La dignità vale più della vita. Questo il biglietto d’addio che l’imprenditore partenopeo ha lasciato ai suoi familiari prima di togliersi la vita.
Non sono mancati momenti di vera commozione, qualcuno si è addirittura lasciato andare a un pianto liberatorio, nel corso della manifestazione nazionale organizzata da Rete Imprese Italia che ieri mattina ha invaso piazza del Popolo a Roma e ha visto sfilare anche circa 400 varesini tra i 60mila imprenditori presenti.
Lacrime, rabbia e dolore si sono visti affiorare sul volto dei manifestanti quando, il presidente nazionale di Casartigiani, dal palco ha riletto a gran voce il biglietto d’addio di quell’imprenditore campano che non ce l’ha fatta e si è arreso alla morsa della crisi.
«Potevo essere tranquillamente io» ha confessato tra le lacrime Alfredo, titolare di un’azienda varesina di commercio all’ingrosso. Non ha saputo trattenere la commozione a quelle parole che gli hanno toccato il cuore.
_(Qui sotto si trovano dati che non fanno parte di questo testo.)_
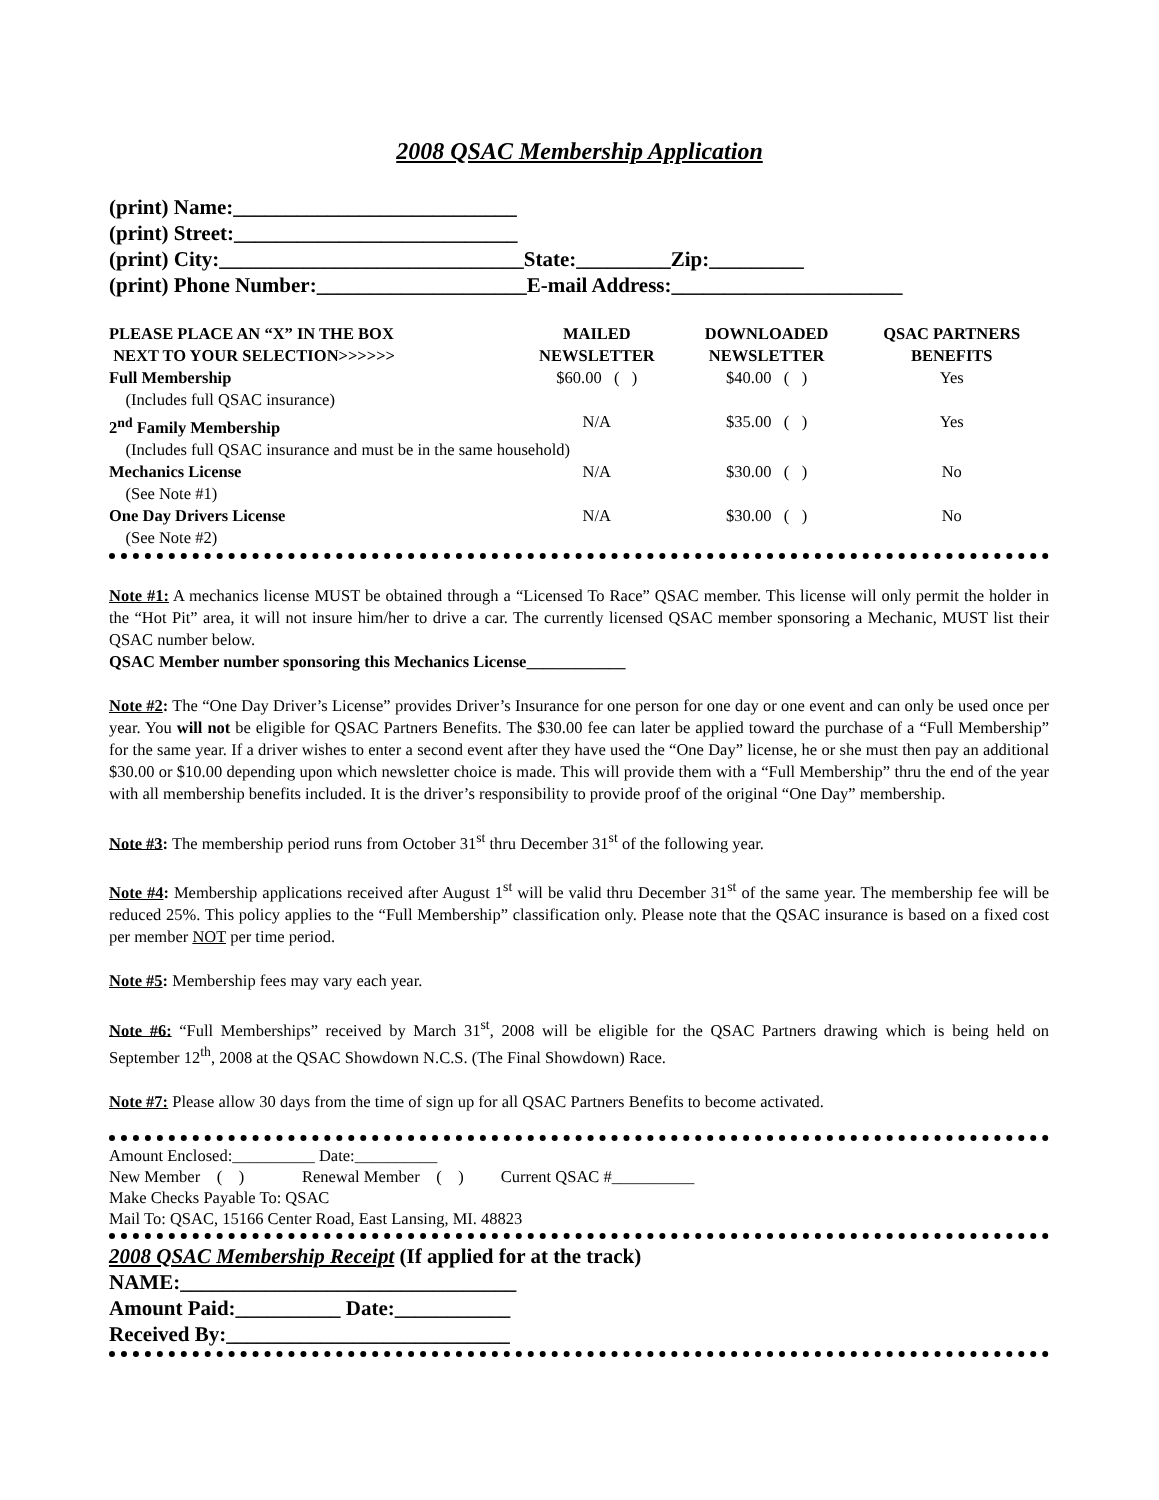2008 QSAC Membership Application
(print) Name:___________________________
(print) Street:___________________________
(print) City:_____________________________State:_________Zip:_________
(print) Phone Number:____________________E-mail Address:______________________
| PLEASE PLACE AN “X” IN THE BOX NEXT TO YOUR SELECTION>>>>>> | MAILED NEWSLETTER | DOWNLOADED NEWSLETTER | QSAC PARTNERS BENEFITS |
| --- | --- | --- | --- |
| Full Membership | $60.00 ( ) | $40.00 ( ) | Yes |
| (Includes full QSAC insurance) | | | |
| 2<sup>nd</sup> Family Membership | N/A | $35.00 ( ) | Yes |
| (Includes full QSAC insurance and must be in the same household) | | | |
| Mechanics License | N/A | $30.00 ( ) | No |
| (See Note #1) | | | |
| One Day Drivers License | N/A | $30.00 ( ) | No |
| (See Note #2) | | | |
Note #1: A mechanics license MUST be obtained through a “Licensed To Race” QSAC member. This license will only permit the holder in the “Hot Pit” area, it will not insure him/her to drive a car. The currently licensed QSAC member sponsoring a Mechanic, MUST list their QSAC number below.
QSAC Member number sponsoring this Mechanics License____________
Note #2: The “One Day Driver’s License” provides Driver’s Insurance for one person for one day or one event and can only be used once per year. You will not be eligible for QSAC Partners Benefits. The $30.00 fee can later be applied toward the purchase of a “Full Membership” for the same year. If a driver wishes to enter a second event after they have used the “One Day” license, he or she must then pay an additional $30.00 or $10.00 depending upon which newsletter choice is made. This will provide them with a “Full Membership” thru the end of the year with all membership benefits included. It is the driver’s responsibility to provide proof of the original “One Day” membership.
Note #3: The membership period runs from October 31<sup>st</sup> thru December 31<sup>st</sup> of the following year.
Note #4: Membership applications received after August 1<sup>st</sup> will be valid thru December 31<sup>st</sup> of the same year. The membership fee will be reduced 25%. This policy applies to the “Full Membership” classification only. Please note that the QSAC insurance is based on a fixed cost per member NOT per time period.
Note #5: Membership fees may vary each year.
Note #6: “Full Memberships” received by March 31<sup>st</sup>, 2008 will be eligible for the QSAC Partners drawing which is being held on September 12<sup>th</sup>, 2008 at the QSAC Showdown N.C.S. (The Final Showdown) Race.
Note #7: Please allow 30 days from the time of sign up for all QSAC Partners Benefits to become activated.
Amount Enclosed:__________ Date:__________
New Member ( ) Renewal Member ( ) Current QSAC #__________
Make Checks Payable To: QSAC
Mail To: QSAC, 15166 Center Road, East Lansing, MI. 48823
2008 QSAC Membership Receipt (If applied for at the track)
NAME:________________________________
Amount Paid:__________ Date:___________
Received By:___________________________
«Alla mia età – continua l’imprenditore – dovrei essere già a godermi la pensione. Invece sono qui a cercare di riappropriarmi del futuro per i miei dipendenti, che sono parte fondamentale della mia azienda e per la mia famiglia». Anche il carrozziere che gli sta gomito a gomito viene dalla provincia di Varese.
Il primo a intervenire dal palco è , presidente nazionale di Confesercenti: «Siamo tanti oggi, il prossimo governo deve prendere atto di questa grande forza e cambiare registro al più presto. Abbiamo pagato sulla nostra pelle e stiamo ancora pagando tutti gli errori di scelte politiche inappropriate e lontane dalla logica dello sviluppo».
Un mondo imprenditoriale variegato che si ritrova unito per la prima volta nella storia della Repubblica italiana in una piazza romana a chiedere a gran voce di riprendersi il futuro.
La poca distanza che divide la piazza da Palazzo Chigi dove Matteo Renzi sta ultimando le consultazioni per formare la nuova squadra di governo forse aiuta la ricezione del Tweet che il Presidente nazionale di Confartigianato, il varesino Giorgio Merletti, invia dal palco al futuro premier «Matteo, stai preoccupato. Se non abbassi le tasse alle imprese, ti faremo nero».